> **Work task**
Tally the lines in the material below that contain the string "blockquote". Reply with the count alone.

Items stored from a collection
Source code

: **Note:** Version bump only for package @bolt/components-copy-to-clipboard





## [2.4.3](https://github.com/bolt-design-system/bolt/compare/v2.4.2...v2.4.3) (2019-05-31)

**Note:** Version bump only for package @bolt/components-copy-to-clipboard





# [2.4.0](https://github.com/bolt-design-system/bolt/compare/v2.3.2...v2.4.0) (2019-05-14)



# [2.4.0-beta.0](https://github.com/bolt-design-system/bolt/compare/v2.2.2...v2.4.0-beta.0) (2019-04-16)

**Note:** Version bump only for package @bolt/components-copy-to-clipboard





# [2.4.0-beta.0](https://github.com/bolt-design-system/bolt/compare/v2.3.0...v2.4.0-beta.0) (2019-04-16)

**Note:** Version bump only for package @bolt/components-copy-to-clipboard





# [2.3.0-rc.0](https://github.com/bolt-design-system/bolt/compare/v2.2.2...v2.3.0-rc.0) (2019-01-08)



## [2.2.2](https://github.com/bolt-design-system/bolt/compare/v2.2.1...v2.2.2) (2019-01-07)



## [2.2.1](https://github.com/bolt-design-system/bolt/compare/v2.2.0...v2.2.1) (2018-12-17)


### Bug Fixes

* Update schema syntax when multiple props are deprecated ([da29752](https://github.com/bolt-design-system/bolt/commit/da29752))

--

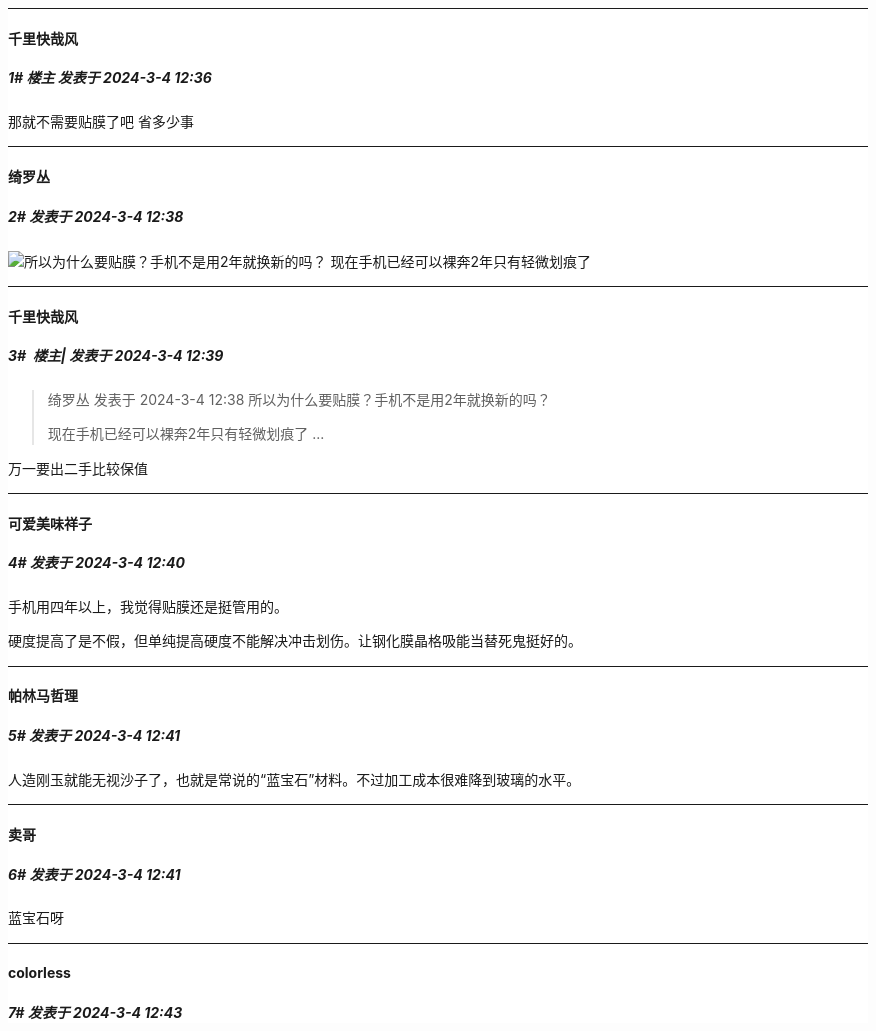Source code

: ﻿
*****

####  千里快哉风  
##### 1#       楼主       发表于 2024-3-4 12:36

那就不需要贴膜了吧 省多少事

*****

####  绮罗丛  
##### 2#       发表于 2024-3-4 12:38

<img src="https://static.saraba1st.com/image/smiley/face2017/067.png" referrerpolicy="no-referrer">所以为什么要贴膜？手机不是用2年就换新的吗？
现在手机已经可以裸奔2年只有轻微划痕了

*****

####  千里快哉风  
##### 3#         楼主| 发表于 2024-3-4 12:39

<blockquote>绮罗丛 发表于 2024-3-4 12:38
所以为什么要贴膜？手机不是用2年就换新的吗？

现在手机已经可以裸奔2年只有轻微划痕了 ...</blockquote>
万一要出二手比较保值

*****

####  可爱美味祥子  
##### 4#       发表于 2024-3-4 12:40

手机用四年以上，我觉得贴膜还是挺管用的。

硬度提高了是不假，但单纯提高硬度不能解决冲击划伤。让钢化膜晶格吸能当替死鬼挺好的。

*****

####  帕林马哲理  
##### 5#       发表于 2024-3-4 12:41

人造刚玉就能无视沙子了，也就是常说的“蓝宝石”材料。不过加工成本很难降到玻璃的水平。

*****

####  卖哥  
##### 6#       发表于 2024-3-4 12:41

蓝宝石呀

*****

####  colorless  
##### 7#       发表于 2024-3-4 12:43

> **Solution**
2